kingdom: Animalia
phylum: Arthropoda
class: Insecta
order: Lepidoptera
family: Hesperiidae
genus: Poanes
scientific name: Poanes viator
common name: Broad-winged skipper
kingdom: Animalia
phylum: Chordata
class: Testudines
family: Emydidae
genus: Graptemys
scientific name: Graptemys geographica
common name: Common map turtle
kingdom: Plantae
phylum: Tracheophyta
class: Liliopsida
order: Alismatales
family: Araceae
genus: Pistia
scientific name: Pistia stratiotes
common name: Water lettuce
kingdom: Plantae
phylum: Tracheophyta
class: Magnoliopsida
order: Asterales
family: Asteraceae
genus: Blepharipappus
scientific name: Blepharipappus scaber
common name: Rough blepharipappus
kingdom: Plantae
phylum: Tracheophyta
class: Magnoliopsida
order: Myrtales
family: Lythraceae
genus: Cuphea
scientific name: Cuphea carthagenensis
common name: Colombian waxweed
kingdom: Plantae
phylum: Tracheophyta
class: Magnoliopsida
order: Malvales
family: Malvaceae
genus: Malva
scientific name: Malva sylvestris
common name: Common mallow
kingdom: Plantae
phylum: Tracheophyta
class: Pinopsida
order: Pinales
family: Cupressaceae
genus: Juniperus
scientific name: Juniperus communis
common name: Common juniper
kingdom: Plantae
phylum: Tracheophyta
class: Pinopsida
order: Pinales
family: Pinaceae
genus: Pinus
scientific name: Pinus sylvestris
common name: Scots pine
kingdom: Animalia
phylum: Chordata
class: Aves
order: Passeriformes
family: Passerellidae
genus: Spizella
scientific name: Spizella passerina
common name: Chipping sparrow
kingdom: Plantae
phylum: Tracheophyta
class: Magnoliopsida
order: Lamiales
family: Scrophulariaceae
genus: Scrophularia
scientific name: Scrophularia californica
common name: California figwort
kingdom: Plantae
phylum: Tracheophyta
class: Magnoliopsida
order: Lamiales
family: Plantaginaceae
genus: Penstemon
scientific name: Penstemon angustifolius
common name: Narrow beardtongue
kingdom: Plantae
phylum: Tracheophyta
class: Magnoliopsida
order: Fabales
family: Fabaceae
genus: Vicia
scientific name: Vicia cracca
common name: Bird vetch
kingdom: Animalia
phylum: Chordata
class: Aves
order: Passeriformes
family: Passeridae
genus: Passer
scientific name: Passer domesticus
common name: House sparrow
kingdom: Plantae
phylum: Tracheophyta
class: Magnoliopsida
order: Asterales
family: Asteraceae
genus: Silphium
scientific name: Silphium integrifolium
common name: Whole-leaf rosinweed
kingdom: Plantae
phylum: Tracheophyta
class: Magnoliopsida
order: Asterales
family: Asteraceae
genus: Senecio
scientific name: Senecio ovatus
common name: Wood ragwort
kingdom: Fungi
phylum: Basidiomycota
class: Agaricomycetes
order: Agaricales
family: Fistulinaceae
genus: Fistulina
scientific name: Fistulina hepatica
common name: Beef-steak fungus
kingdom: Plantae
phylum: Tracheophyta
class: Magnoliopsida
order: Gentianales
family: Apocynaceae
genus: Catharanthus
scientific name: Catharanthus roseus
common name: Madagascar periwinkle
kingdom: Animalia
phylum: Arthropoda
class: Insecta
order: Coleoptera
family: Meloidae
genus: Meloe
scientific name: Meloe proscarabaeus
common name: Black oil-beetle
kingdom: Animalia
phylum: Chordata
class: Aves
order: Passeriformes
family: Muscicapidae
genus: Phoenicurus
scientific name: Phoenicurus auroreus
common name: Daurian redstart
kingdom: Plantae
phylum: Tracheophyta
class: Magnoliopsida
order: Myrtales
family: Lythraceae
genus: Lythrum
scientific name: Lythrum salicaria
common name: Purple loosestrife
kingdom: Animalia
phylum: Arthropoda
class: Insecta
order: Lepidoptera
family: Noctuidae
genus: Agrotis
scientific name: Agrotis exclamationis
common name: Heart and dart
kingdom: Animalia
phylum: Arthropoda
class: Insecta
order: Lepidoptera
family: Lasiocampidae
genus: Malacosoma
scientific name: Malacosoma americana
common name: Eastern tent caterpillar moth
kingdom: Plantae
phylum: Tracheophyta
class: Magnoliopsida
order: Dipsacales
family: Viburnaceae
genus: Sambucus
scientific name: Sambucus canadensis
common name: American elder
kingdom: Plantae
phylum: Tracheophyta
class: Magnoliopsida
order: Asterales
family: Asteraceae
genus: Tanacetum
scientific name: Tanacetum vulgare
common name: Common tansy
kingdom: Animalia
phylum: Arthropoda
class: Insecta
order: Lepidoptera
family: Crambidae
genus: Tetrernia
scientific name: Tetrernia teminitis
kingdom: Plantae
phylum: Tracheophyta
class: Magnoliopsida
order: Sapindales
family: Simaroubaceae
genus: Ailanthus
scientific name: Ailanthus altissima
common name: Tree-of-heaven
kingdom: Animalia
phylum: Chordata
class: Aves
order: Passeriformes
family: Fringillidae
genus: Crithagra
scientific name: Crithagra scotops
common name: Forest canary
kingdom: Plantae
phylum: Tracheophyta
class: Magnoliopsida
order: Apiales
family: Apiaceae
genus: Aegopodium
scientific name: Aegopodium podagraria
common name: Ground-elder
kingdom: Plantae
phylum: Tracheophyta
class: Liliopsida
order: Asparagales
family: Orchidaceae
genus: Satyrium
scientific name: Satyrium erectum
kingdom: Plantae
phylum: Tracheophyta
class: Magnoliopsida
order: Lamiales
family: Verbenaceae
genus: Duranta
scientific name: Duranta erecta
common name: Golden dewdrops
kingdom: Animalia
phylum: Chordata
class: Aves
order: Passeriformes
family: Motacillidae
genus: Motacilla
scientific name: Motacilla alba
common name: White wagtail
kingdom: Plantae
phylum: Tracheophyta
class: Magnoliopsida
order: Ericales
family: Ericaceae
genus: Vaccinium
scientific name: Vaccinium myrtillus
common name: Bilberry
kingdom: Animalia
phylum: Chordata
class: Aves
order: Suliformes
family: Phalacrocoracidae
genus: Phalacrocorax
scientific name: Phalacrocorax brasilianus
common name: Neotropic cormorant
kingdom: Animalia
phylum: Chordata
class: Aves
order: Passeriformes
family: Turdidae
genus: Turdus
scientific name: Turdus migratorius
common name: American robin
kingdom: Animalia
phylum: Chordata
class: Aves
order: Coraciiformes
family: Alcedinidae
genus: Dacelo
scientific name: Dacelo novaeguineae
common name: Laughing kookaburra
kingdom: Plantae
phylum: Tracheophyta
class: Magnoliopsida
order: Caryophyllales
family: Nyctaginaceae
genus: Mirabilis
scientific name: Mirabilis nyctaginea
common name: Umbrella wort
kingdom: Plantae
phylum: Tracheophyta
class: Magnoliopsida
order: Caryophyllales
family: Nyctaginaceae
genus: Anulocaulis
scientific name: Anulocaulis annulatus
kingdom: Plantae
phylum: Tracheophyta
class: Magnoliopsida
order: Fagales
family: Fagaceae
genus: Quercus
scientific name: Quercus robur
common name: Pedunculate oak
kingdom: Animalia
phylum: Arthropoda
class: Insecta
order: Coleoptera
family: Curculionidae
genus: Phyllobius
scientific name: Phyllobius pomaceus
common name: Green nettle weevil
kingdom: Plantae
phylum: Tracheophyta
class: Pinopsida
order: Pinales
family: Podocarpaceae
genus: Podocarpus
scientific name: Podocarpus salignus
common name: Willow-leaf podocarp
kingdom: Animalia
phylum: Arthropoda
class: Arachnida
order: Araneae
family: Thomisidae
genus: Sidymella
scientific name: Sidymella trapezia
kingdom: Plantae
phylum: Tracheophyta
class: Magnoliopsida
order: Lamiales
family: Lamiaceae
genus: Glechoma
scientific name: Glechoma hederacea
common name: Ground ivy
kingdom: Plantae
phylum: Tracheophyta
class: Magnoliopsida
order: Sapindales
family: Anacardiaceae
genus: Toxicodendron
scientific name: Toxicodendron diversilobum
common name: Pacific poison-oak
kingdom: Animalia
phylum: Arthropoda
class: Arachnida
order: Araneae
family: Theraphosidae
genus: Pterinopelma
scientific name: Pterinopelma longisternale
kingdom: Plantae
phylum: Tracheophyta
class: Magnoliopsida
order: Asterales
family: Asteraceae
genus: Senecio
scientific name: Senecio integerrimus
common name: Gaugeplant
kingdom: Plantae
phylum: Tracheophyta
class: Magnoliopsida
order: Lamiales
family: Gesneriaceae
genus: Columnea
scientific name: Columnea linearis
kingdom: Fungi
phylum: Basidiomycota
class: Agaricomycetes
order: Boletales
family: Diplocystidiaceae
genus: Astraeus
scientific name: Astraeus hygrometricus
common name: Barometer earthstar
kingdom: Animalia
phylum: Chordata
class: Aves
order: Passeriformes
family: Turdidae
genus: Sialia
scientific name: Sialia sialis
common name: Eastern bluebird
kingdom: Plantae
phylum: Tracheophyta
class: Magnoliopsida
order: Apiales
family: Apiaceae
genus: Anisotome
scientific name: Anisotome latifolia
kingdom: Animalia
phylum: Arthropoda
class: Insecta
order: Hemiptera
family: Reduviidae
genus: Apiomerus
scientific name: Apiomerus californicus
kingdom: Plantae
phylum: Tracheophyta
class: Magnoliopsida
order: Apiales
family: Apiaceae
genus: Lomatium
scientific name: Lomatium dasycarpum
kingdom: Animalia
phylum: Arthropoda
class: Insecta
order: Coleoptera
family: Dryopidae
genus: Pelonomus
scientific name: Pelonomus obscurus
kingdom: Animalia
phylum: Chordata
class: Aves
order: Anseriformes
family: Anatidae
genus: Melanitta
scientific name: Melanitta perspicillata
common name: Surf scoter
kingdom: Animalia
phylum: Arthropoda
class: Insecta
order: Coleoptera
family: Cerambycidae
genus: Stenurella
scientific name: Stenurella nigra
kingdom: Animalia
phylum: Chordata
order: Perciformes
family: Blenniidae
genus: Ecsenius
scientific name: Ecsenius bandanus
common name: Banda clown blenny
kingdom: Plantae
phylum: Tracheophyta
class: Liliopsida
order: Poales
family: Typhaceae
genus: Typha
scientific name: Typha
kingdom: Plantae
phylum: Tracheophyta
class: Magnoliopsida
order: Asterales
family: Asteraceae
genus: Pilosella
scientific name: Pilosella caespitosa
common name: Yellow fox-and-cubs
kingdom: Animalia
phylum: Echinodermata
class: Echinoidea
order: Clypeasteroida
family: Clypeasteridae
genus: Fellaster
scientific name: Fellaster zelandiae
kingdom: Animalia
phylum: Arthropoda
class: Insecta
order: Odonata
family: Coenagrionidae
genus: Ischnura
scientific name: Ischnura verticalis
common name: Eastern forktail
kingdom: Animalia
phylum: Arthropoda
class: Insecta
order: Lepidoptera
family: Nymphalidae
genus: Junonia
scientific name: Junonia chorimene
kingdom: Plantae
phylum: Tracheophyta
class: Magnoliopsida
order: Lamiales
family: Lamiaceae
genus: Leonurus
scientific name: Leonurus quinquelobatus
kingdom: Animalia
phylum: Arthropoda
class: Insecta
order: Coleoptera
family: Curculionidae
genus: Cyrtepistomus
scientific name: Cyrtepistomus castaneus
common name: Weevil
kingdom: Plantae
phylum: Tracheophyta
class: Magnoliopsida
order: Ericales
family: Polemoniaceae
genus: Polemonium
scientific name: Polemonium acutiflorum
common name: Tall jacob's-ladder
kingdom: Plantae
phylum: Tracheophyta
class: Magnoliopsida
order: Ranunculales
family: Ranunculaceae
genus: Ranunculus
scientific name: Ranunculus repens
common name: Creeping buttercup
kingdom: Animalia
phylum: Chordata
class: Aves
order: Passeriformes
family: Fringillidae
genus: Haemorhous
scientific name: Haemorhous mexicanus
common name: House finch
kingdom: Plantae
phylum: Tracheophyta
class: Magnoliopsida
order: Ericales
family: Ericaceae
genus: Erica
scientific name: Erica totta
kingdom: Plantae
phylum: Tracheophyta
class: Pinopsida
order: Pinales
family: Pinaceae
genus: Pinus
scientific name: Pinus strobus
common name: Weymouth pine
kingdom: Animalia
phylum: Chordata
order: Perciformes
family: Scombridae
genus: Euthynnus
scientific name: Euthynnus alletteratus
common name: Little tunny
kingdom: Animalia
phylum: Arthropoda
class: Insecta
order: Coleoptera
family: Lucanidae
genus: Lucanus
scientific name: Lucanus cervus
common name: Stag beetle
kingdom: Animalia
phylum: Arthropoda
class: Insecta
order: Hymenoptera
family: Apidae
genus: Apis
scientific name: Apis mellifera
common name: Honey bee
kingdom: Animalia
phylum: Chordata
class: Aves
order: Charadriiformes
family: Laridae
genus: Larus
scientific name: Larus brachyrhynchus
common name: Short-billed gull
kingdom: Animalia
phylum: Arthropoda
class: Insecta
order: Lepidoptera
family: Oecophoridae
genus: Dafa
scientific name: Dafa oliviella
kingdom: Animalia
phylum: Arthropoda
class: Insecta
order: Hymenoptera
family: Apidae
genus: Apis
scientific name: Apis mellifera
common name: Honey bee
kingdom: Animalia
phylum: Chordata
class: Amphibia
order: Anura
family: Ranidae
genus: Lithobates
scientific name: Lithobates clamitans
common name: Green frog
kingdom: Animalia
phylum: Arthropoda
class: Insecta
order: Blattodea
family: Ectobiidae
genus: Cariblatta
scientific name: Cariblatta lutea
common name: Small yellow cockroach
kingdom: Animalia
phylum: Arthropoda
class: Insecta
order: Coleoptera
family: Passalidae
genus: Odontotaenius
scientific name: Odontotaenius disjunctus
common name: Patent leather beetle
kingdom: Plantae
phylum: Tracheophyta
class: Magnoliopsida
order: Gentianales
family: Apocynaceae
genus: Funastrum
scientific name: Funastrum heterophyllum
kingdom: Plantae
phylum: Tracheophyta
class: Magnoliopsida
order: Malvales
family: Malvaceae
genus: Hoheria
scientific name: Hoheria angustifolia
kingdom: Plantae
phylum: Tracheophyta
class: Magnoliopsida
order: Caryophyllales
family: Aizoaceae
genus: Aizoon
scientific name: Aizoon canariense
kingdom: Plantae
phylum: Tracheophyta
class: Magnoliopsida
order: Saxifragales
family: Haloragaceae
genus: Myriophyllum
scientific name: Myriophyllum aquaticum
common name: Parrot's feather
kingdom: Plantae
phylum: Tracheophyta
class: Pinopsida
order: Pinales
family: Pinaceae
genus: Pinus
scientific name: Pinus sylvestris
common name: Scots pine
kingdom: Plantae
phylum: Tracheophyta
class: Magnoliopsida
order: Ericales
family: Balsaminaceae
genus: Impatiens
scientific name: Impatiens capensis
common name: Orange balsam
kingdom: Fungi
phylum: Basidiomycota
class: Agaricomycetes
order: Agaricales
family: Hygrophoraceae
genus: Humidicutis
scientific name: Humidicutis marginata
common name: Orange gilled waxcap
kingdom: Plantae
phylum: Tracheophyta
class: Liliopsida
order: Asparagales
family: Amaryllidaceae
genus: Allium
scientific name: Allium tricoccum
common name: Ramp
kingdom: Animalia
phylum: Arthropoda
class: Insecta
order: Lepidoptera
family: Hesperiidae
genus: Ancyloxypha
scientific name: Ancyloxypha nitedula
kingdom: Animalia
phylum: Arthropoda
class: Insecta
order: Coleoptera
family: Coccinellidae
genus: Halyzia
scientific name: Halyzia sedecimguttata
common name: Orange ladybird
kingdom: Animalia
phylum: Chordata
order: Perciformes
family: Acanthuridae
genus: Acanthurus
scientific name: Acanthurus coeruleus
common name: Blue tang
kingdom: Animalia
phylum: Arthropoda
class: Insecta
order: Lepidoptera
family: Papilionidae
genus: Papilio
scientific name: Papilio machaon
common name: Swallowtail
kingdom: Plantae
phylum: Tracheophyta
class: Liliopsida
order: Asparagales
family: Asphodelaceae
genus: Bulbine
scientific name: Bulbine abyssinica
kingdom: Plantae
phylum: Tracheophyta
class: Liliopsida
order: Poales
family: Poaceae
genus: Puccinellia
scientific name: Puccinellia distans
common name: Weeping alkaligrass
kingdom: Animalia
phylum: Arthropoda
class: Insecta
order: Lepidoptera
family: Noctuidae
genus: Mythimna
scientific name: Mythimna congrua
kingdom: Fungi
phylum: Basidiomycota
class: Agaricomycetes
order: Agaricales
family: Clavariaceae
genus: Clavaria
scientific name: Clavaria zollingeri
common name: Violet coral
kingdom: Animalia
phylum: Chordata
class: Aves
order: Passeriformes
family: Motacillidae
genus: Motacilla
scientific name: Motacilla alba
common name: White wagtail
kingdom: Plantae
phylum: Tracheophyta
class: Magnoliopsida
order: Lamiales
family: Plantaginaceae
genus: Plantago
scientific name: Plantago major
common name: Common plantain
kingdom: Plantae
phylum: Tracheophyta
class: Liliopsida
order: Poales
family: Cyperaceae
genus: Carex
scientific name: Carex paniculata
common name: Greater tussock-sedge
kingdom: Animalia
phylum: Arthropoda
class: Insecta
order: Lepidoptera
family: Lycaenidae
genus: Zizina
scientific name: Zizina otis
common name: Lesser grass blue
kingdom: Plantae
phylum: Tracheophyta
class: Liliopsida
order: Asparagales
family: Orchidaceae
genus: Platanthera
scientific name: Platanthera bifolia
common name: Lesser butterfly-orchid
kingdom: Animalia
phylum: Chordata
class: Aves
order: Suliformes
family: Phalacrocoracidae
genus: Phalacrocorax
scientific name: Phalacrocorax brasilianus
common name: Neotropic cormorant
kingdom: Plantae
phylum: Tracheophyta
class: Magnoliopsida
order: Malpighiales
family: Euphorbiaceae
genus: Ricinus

========================================================================

**Goal**
Copy out the stretch of the listing above, from the line containing "family: Typhaceae" through the line containing "genus: Haemorhous", with both of those lines included and every line reproduced word for word.

**Worked solution**
family: Typhaceae
genus: Typha
scientific name: Typha
kingdom: Plantae
phylum: Tracheophyta
class: Magnoliopsida
order: Asterales
family: Asteraceae
genus: Pilosella
scientific name: Pilosella caespitosa
common name: Yellow fox-and-cubs
kingdom: Animalia
phylum: Echinodermata
class: Echinoidea
order: Clypeasteroida
family: Clypeasteridae
genus: Fellaster
scientific name: Fellaster zelandiae
kingdom: Animalia
phylum: Arthropoda
class: Insecta
order: Odonata
family: Coenagrionidae
genus: Ischnura
scientific name: Ischnura verticalis
common name: Eastern forktail
kingdom: Animalia
phylum: Arthropoda
class: Insecta
order: Lepidoptera
family: Nymphalidae
genus: Junonia
scientific name: Junonia chorimene
kingdom: Plantae
phylum: Tracheophyta
class: Magnoliopsida
order: Lamiales
family: Lamiaceae
genus: Leonurus
scientific name: Leonurus quinquelobatus
kingdom: Animalia
phylum: Arthropoda
class: Insecta
order: Coleoptera
family: Curculionidae
genus: Cyrtepistomus
scientific name: Cyrtepistomus castaneus
common name: Weevil
kingdom: Plantae
phylum: Tracheophyta
class: Magnoliopsida
order: Ericales
family: Polemoniaceae
genus: Polemonium
scientific name: Polemonium acutiflorum
common name: Tall jacob's-ladder
kingdom: Plantae
phylum: Tracheophyta
class: Magnoliopsida
order: Ranunculales
family: Ranunculaceae
genus: Ranunculus
scientific name: Ranunculus repens
common name: Creeping buttercup
kingdom: Animalia
phylum: Chordata
class: Aves
order: Passeriformes
family: Fringillidae
genus: Haemorhous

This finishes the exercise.